Health care advocates rallied in the state Capitol today, calling for lawmakers to take back up the stalled Idaho Health Care Plan bill, which was pulled from the House floor without a vote two weeks ago. The bill, HB 464, would allow about half of the 78,000 Idahoans who now fall into a coverage gap to qualify for subsidized insurance through the state insurance exchange, while also moving 2,500 to 3,500 of the sickest Idahoans off of exchange plans and into Medicaid, to create the savings to pay for the plan.
“You, I, our politicians, all of us need to be reaching these people in the coverage gap,” Dr. Ryan Billington, a psychiatry resident from Coeur d’Alene, told a crowd of about 130 protesters, who held signs with slogans including, “You have a Rolls Royce plan – we have nothing” and “Save the plan.” “These are our loved ones and my patients. This is a crisis for us, individually and collectively as a state.”
Billington, who said he’s one year away from becoming a full-fledged psychiatrist, said Idaho has huge mental health needs that are going uncovered, especially for the gap population. “One in four of our peers here in Idaho is struggling with mental illness, and the majority of them are not receiving care.”

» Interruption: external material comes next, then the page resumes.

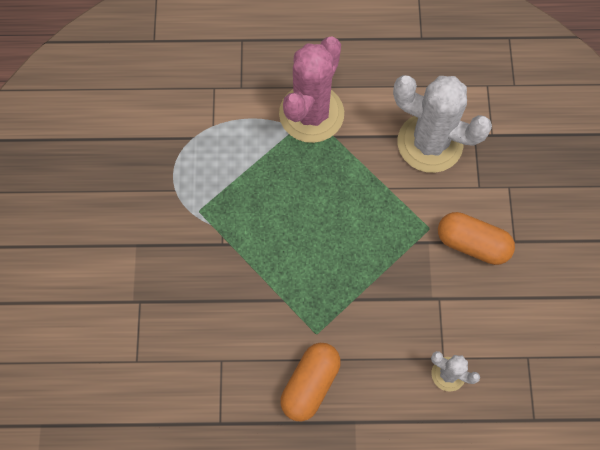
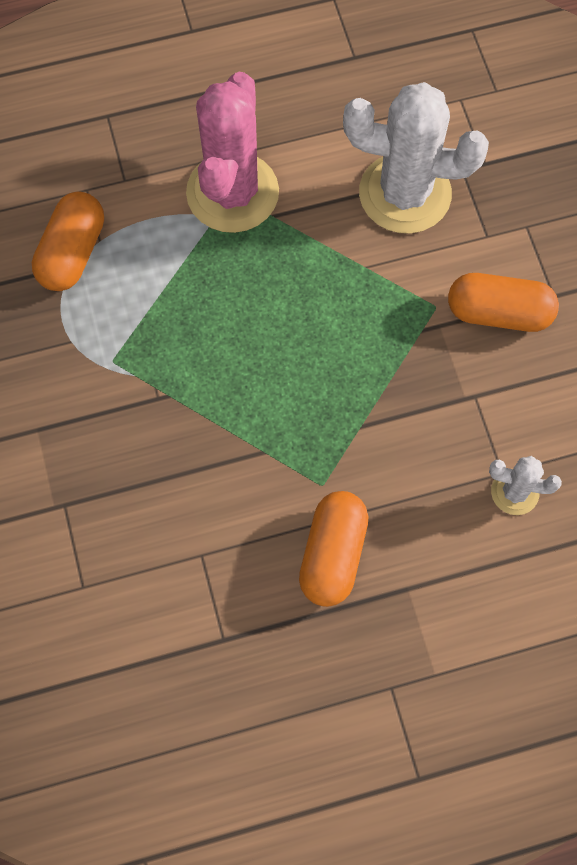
camera: 15 degrees left, 0 degrees up
none -> orange capsule [32,191,104,291]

“On behalf of my field, on behalf of our state, on behalf of the friends and loved ones that I’ve lost – and that you have lost – to mental illness and preventable diseases, please, let’s decrease these barriers and close this gap,” Billington said. “Idahoans can’t wait any longer.”
Some of the protesters wore red T-shirts with the slogan, “Idaho Health Care Voter.” A few held signs with small images of photos of Reps. Bryan Zollinger, R-Idaho Falls, and Karey Hanks, R-St. Anthony, saying, “Why do you deserve health care and I don’t?”
Both representatives have spoken out against HB 464. Idaho lawmakers have health coverage just like full-time state employees, under the state employee health care plan.
After the rally in the first-floor Capitol rotunda, some of the advocates held a “die-in” outside the governor’s office, in which part of the group lay on the floor as if dead; and doctors involved in the rally held a “physician’s meet and greet” for lawmakers in the fourth-floor Capitol rotunda.